**Exercise details**
I'd ask you to write out the lines below exactly, with no images.

**Material provided**
========================

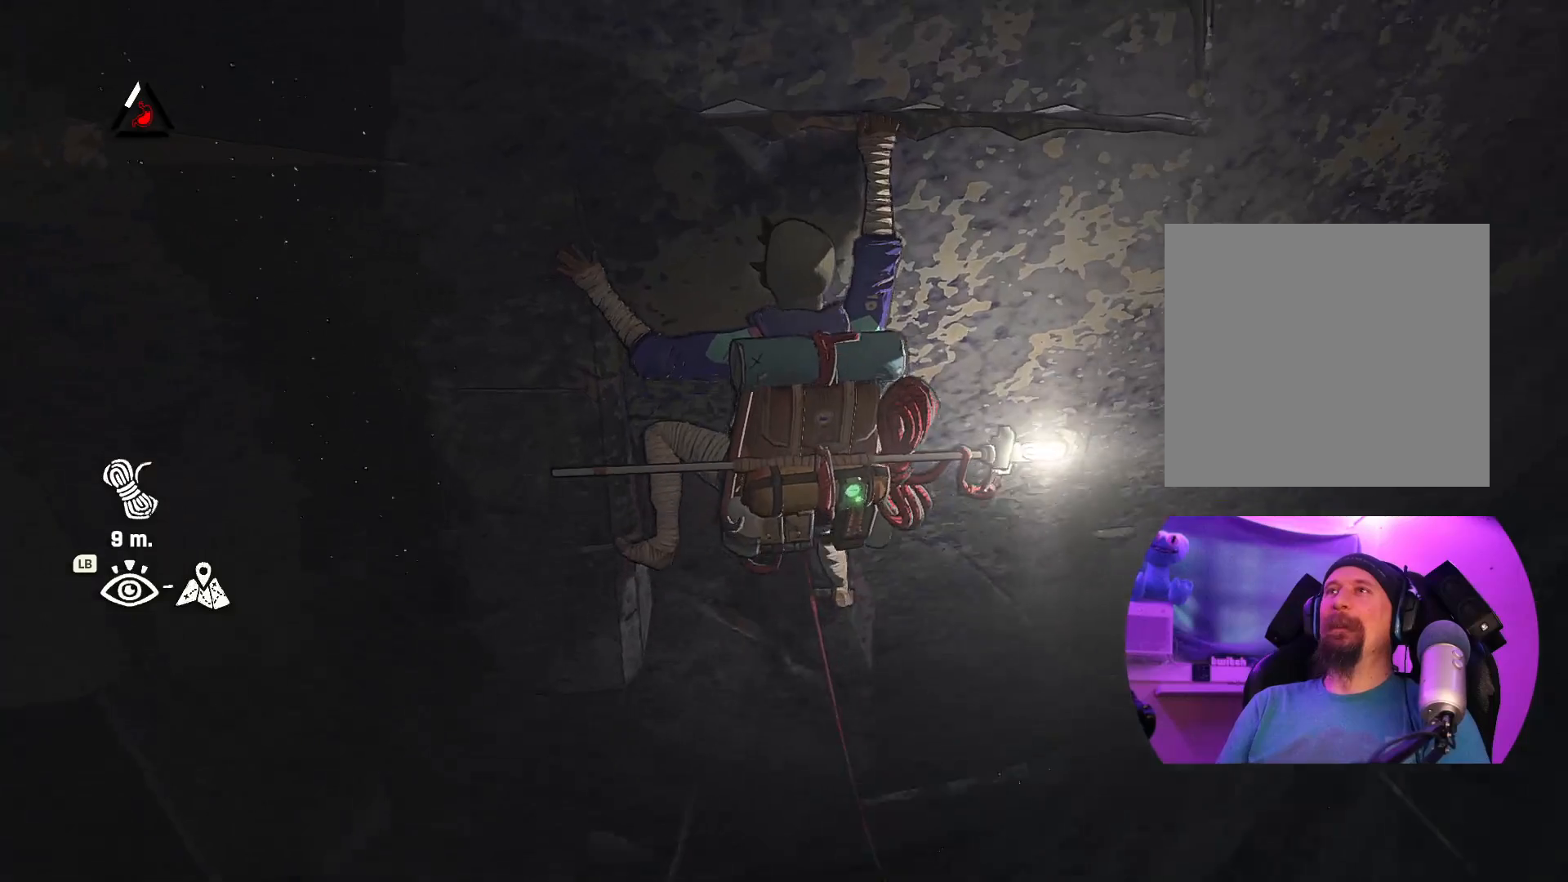
{"buttons": [], "left_stick": "center", "right_stick": "center", "events": [[67, "right_stick", "center"]]}
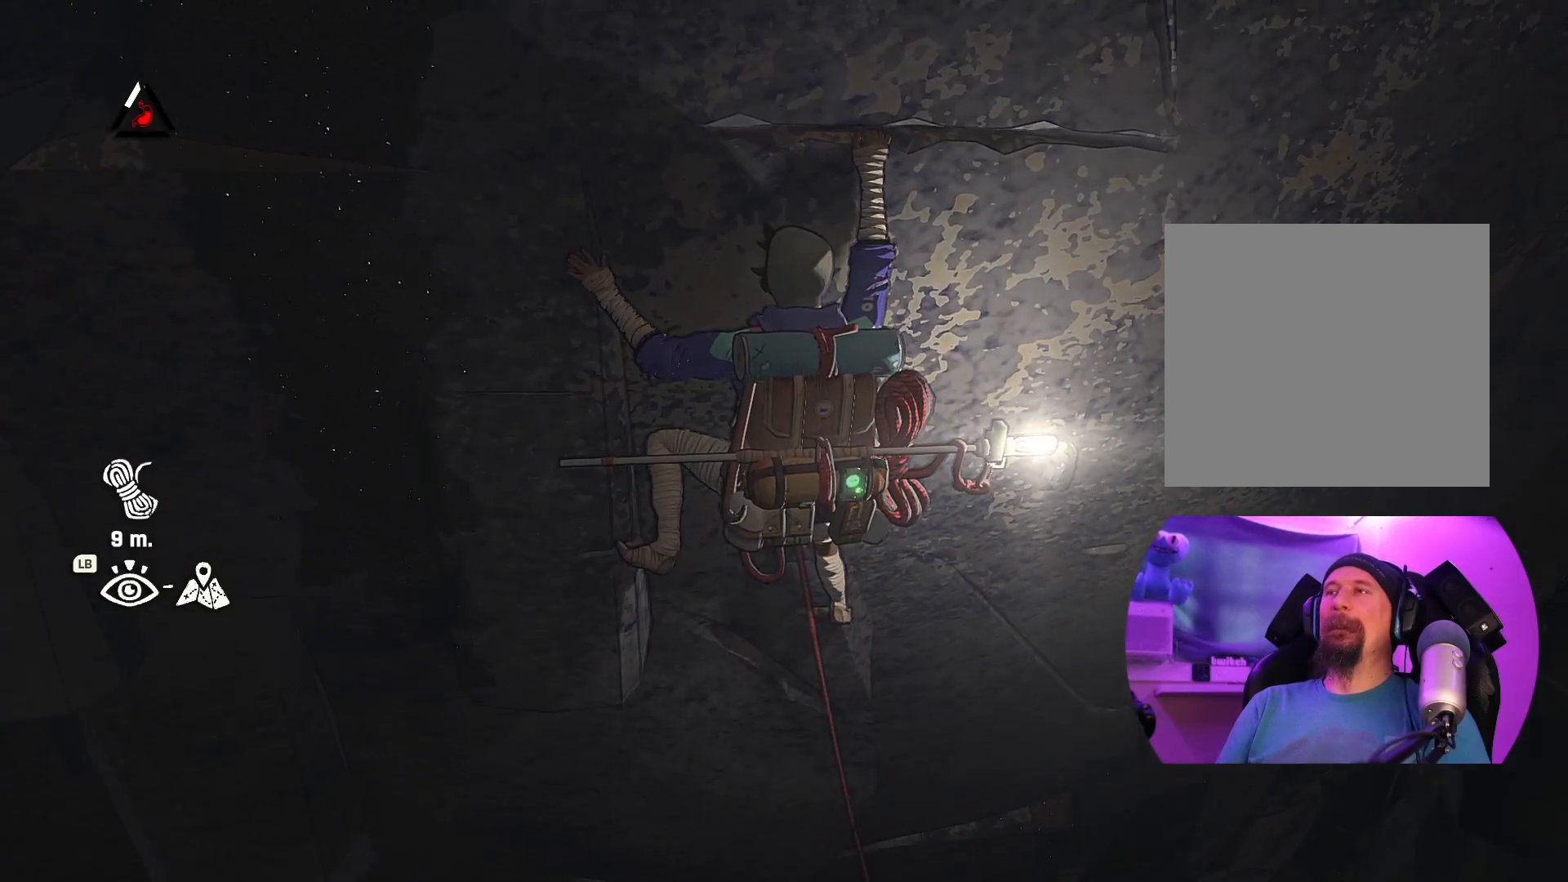
{"buttons": [], "left_stick": "center", "right_stick": "up-left", "events": [[17, "right_stick", "up-left"]]}
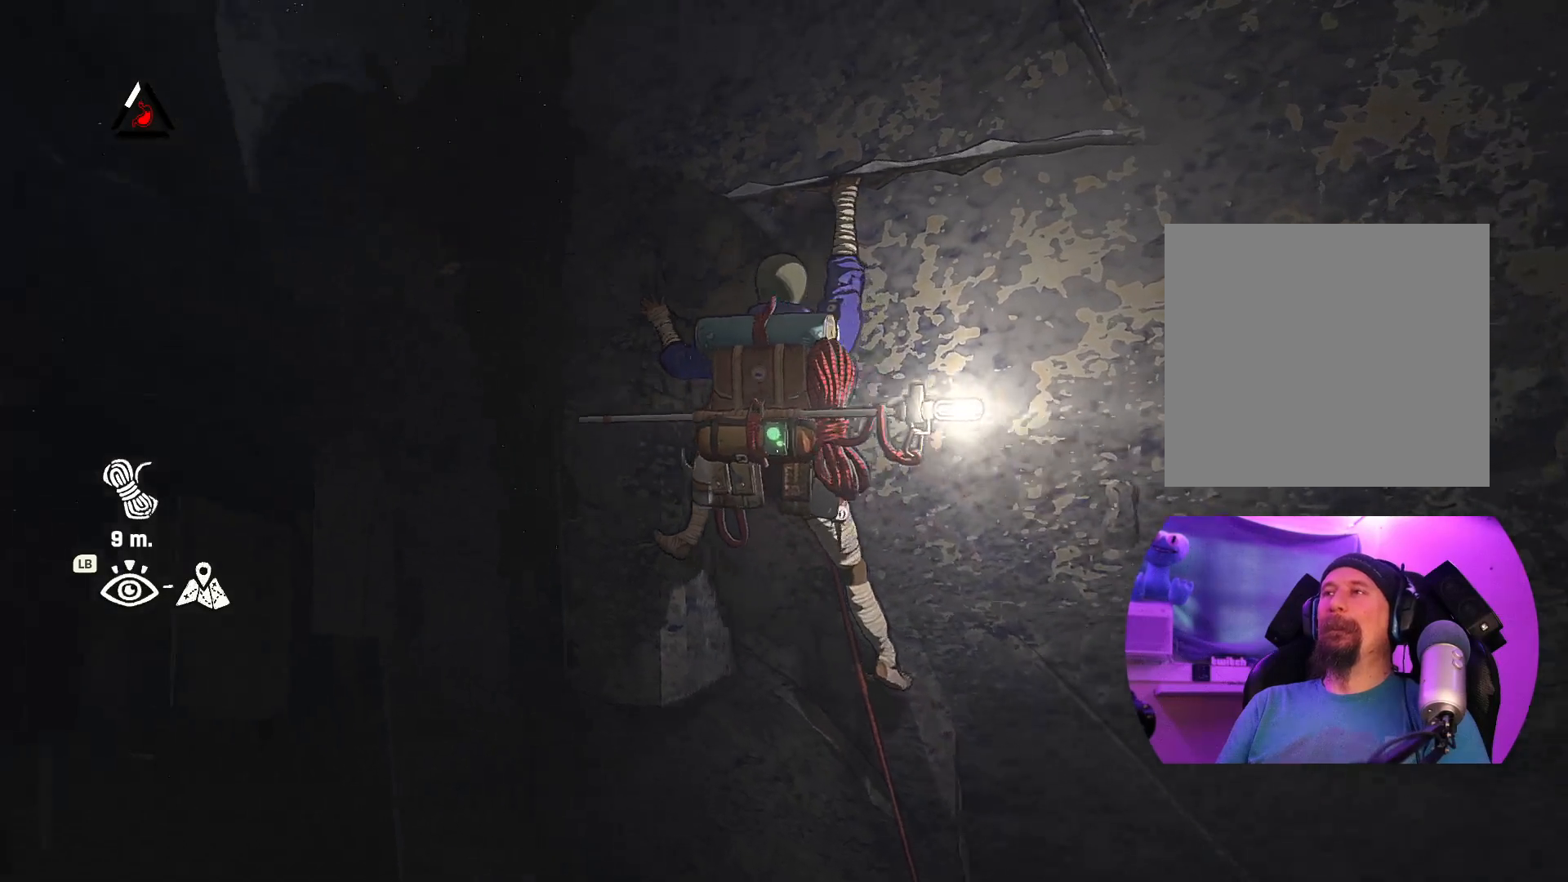
{"buttons": [], "left_stick": "center", "right_stick": "up-left", "events": []}
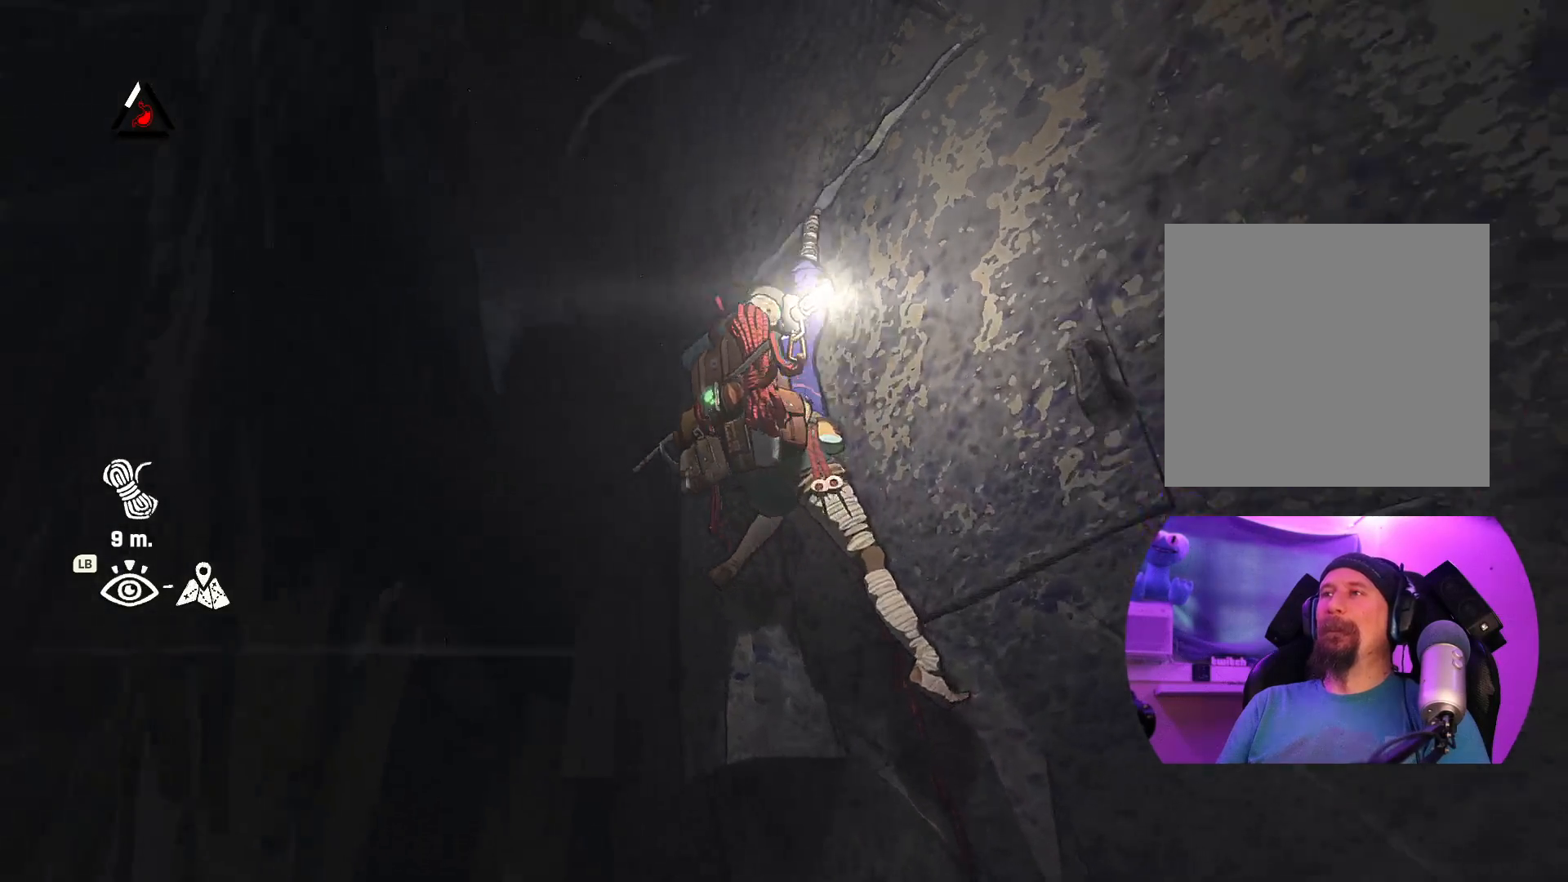
{"buttons": [], "left_stick": "center", "right_stick": "up-right", "events": [[17, "right_stick", "up"], [267, "right_stick", "up-right"]]}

========================

**Solution**
{"buttons": [], "left_stick": "center", "right_stick": "center", "events": [[67, "right_stick", "center"]]}
{"buttons": [], "left_stick": "center", "right_stick": "up-left", "events": [[17, "right_stick", "up-left"]]}
{"buttons": [], "left_stick": "center", "right_stick": "up-left", "events": []}
{"buttons": [], "left_stick": "center", "right_stick": "up-right", "events": [[17, "right_stick", "up"], [267, "right_stick", "up-right"]]}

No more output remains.